## Required actions
(a) Reproduce the part of the BPF error injection thread that opens with "But let's check" and closes with "do [1] properly.".
(b) Carry on the BPF error injection thread from where it stops.

## Excerpted passage
[START]

I think careful choices need to be made on when error injection is
allowed so that these situations don't occur. (as you mentioned in
your comment). [1]. If a BPF program is unloaded, there is no error
injection any more, let's ensure that we design the error injection
allow list and the BPF logic to ensure this cannot happen.


>
> >
> > One can monitor all prog load/unload via perf or via audit.

I would like us to focus on debuggability as it helps both the
maintainers and the user. And I see a few things that need to be done:

1. Revisit what is allowed for error injection in the kernel and if
they can cause any subtle issues. My initial take is that functions
that are directly called from syscall path should generally be okay.
But let's check them for the patterns you mentioned.
2. If it helps, add the list of BPF modify return programs to stack
traces. Although this is really needed if we don't do [1] properly.
3. Check if anything needs to be improved in the verification logic
for modify return trampolines.

- KP

>
> Ah, audit is helpful :), because we can dig the log what was loaded
> before crash.

[END]

## Extracted entries

[START]

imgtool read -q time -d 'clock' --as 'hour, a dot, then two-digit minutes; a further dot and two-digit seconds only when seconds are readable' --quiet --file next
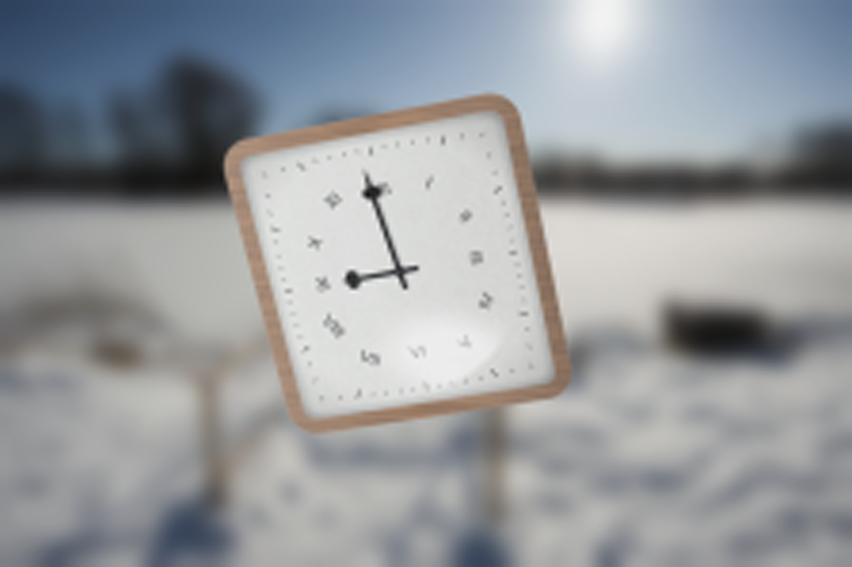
8.59
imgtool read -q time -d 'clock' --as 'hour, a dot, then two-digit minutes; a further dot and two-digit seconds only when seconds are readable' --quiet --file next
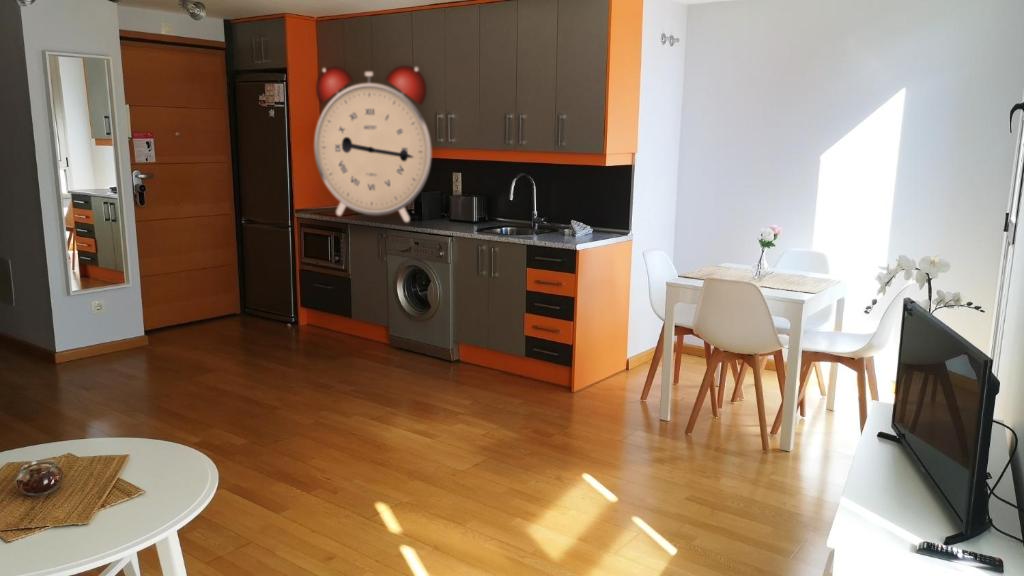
9.16
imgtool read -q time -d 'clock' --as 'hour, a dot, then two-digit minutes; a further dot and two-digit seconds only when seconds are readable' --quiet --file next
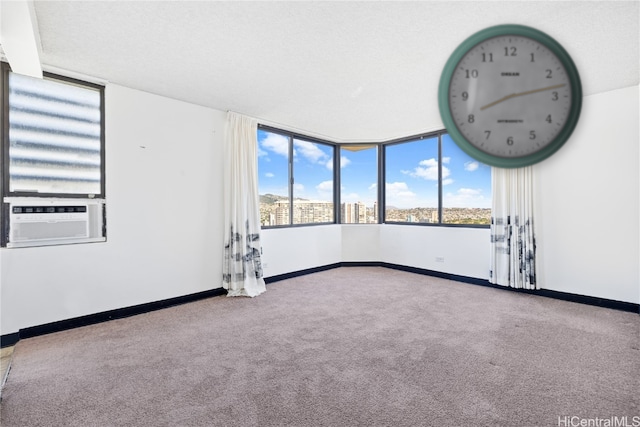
8.13
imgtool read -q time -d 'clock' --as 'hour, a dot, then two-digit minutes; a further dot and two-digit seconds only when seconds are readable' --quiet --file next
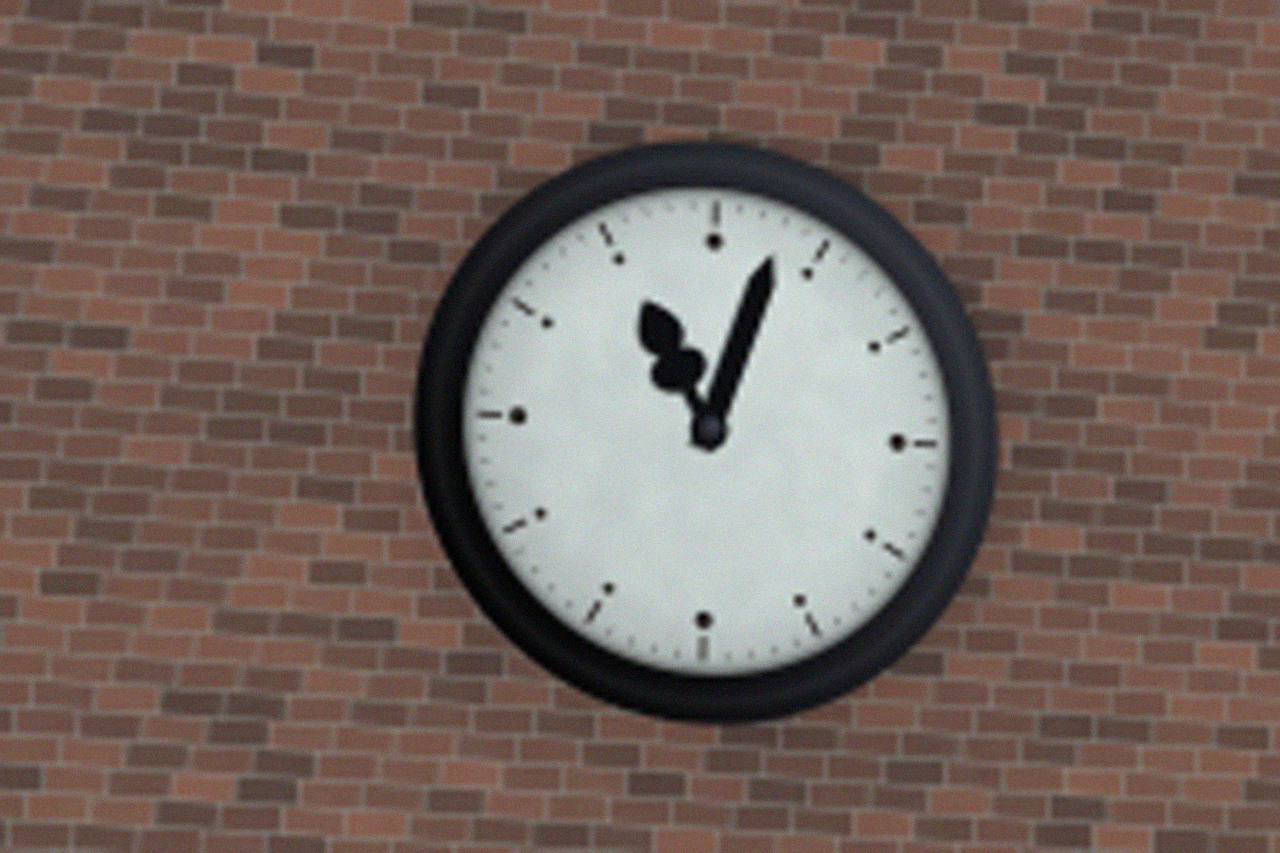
11.03
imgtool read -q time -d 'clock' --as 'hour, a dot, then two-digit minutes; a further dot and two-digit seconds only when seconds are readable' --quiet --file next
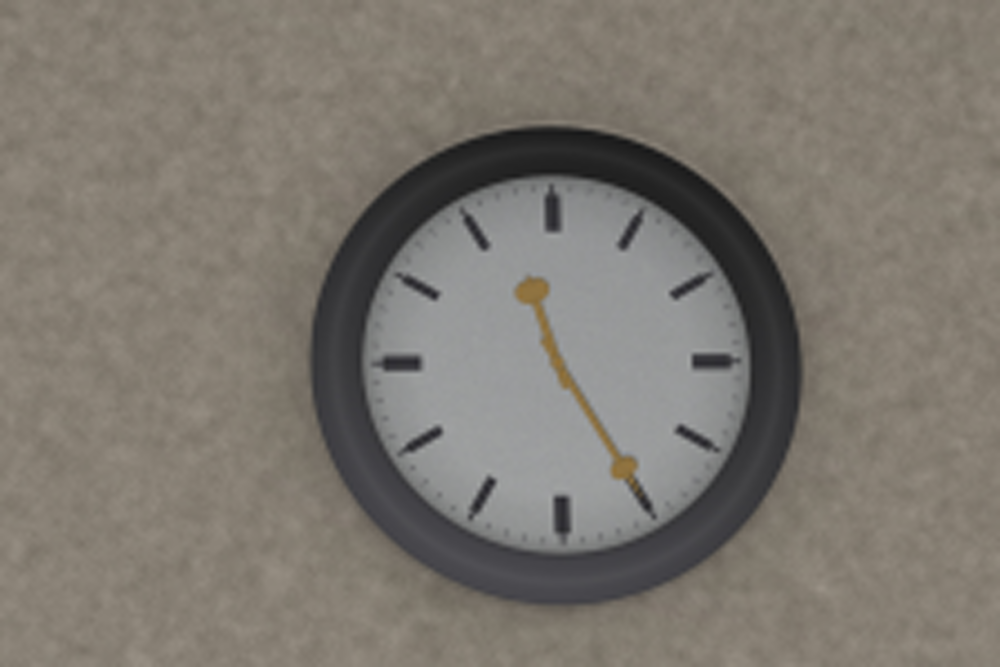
11.25
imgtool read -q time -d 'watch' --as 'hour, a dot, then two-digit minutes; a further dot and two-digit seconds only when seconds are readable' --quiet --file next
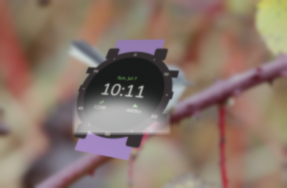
10.11
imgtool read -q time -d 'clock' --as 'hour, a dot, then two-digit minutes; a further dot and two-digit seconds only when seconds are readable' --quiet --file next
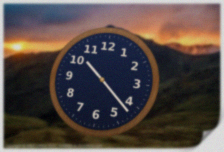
10.22
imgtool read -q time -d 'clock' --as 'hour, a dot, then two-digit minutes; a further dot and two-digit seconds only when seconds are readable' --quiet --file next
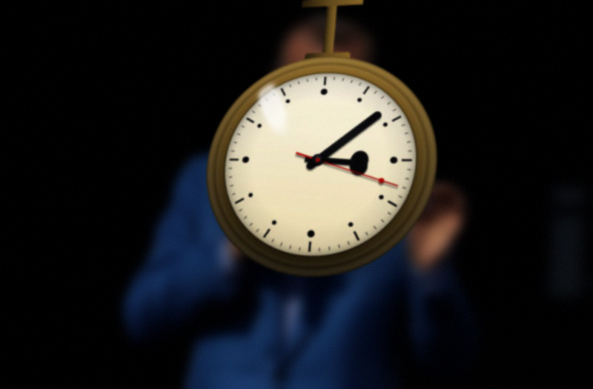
3.08.18
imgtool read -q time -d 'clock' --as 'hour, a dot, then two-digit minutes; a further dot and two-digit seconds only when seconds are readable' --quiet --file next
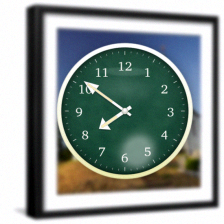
7.51
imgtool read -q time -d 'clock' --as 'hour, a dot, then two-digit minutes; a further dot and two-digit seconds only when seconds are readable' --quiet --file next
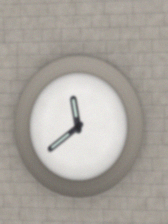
11.39
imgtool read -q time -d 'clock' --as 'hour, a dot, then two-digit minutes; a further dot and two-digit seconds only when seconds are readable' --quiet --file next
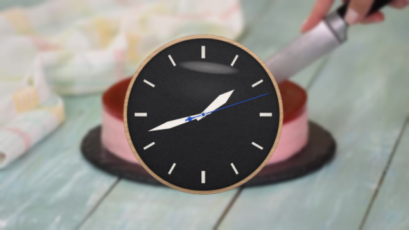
1.42.12
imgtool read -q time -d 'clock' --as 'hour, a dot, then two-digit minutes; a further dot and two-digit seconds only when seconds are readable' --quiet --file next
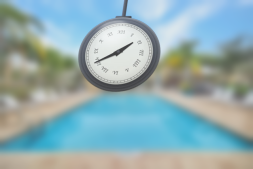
1.40
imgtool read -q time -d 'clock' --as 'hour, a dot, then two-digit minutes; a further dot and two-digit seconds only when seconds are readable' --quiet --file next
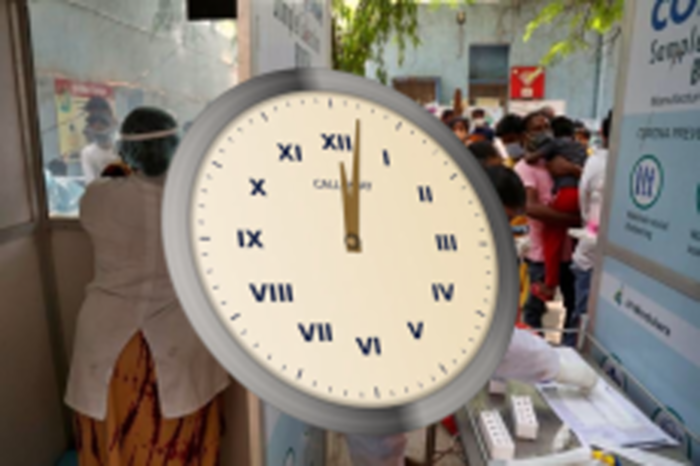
12.02
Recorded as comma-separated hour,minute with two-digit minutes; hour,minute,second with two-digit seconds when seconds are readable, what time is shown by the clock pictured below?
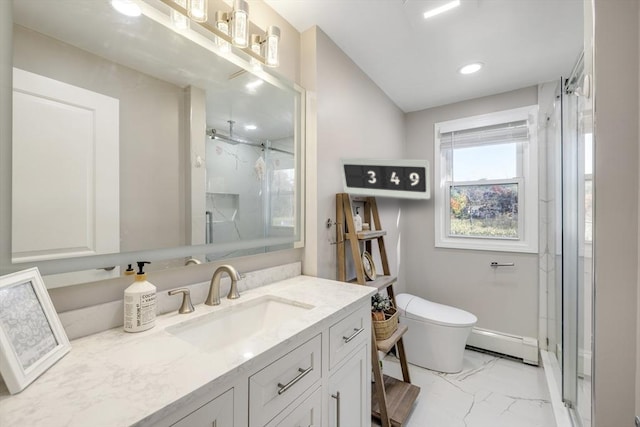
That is 3,49
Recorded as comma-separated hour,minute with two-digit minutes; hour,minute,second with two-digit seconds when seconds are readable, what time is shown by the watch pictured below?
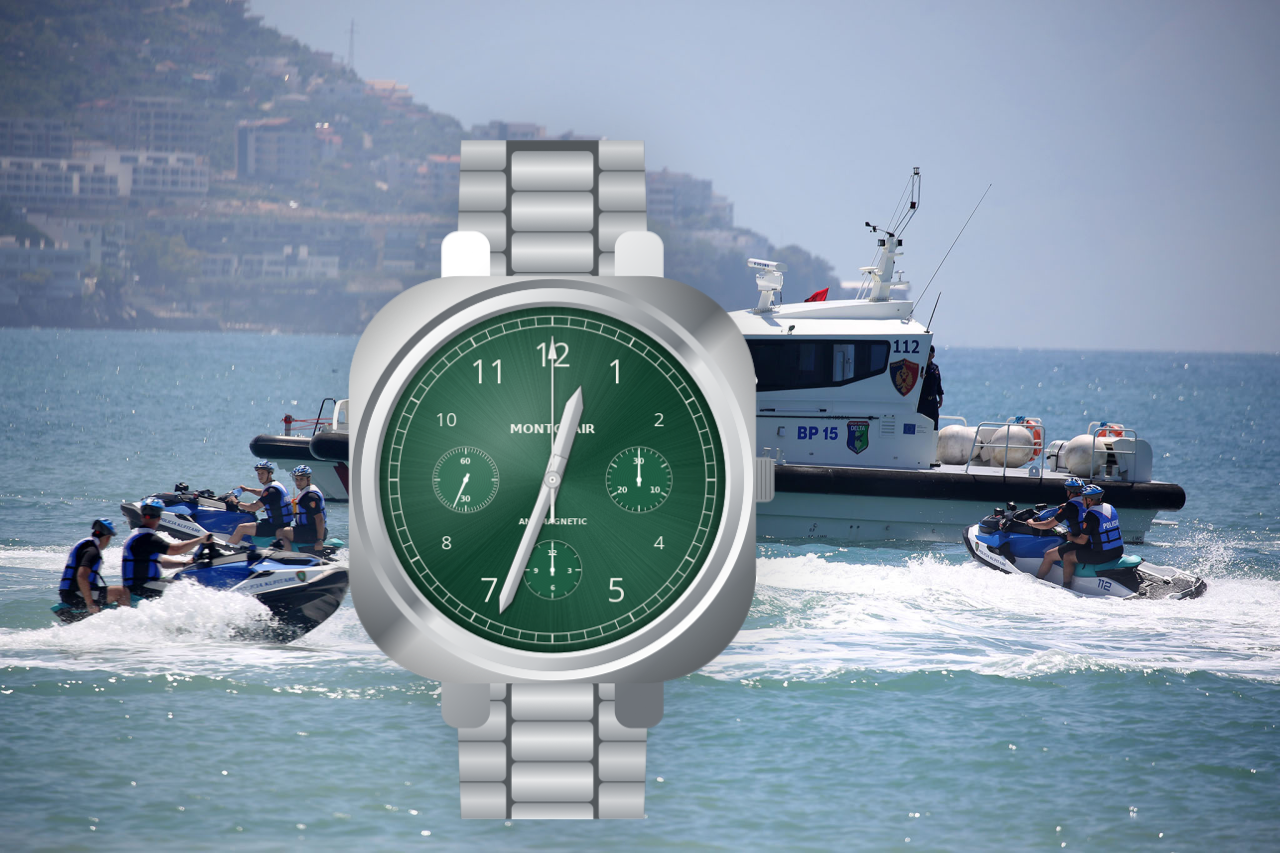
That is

[END]

## In response
(a)
But let's check them for the patterns you mentioned.
2. If it helps, add the list of BPF modify return programs to stack
traces. Although this is really needed if we don't do [1] properly.

(b)
>
>
> Thank you,
>
> --
> Masami Hiramatsu (Google) <mhiramat@kernel.org>
  
Masami Hiramatsu (Google) Dec. 11, 2022, 3:14 p.m. UTC | #15
On Sun, 11 Dec 2022 08:49:01 +0100
KP Singh <kpsingh@kernel.org> wrote:

> On Sun, Dec 11, 2022 at 3:52 AM Masami Hiramatsu <mhiramat@kernel.org> wrote:
> >
> > Hi Alexei,
> >
> > On Wed, 7 Dec 2022 20:36:28 -0800
> > Alexei Starovoitov <alexei.starovoitov@gmail.com> wrote:
> >
> > > Yet for 2 days this 'taint' arguing is preventing people from looking at the bug.
> > > And that happens all the time on lkml. Somebody reports a bug and kernel devs
> > > jump on the poor person:
> > > "Can you repro without taint?",
> > > "Can you repro with upstream kernel?"
> > > This is discouraging.
> > > The 'taint' concept makes it easier for kernel devs to ignore bug reports
> > > and push back on the reporter.
> > > Do it few times and people stop reporting bugs.
> >
> > That seems off topic for me. You seems complained against the taint flag
> > itself.
> 
> The series is about adding a taint for, so discussing the user
> experience, when someone reports a "tainted crash" seems reasonable to
> me and not off topic.
> 
> >
> > > Say, this particular bug in rethook was found by one of our BPF CI developers.
> > > They're not very familiar with the kernel, but they can see plenty of 'rethook'
> > > references in the stack trace, lookup MAINTAINER file and ping Massami,
> > > but to the question "can you repro without taint?" they can only say NO,
> > > because this is how our CI works. So they will keep silence and the bug will be lost.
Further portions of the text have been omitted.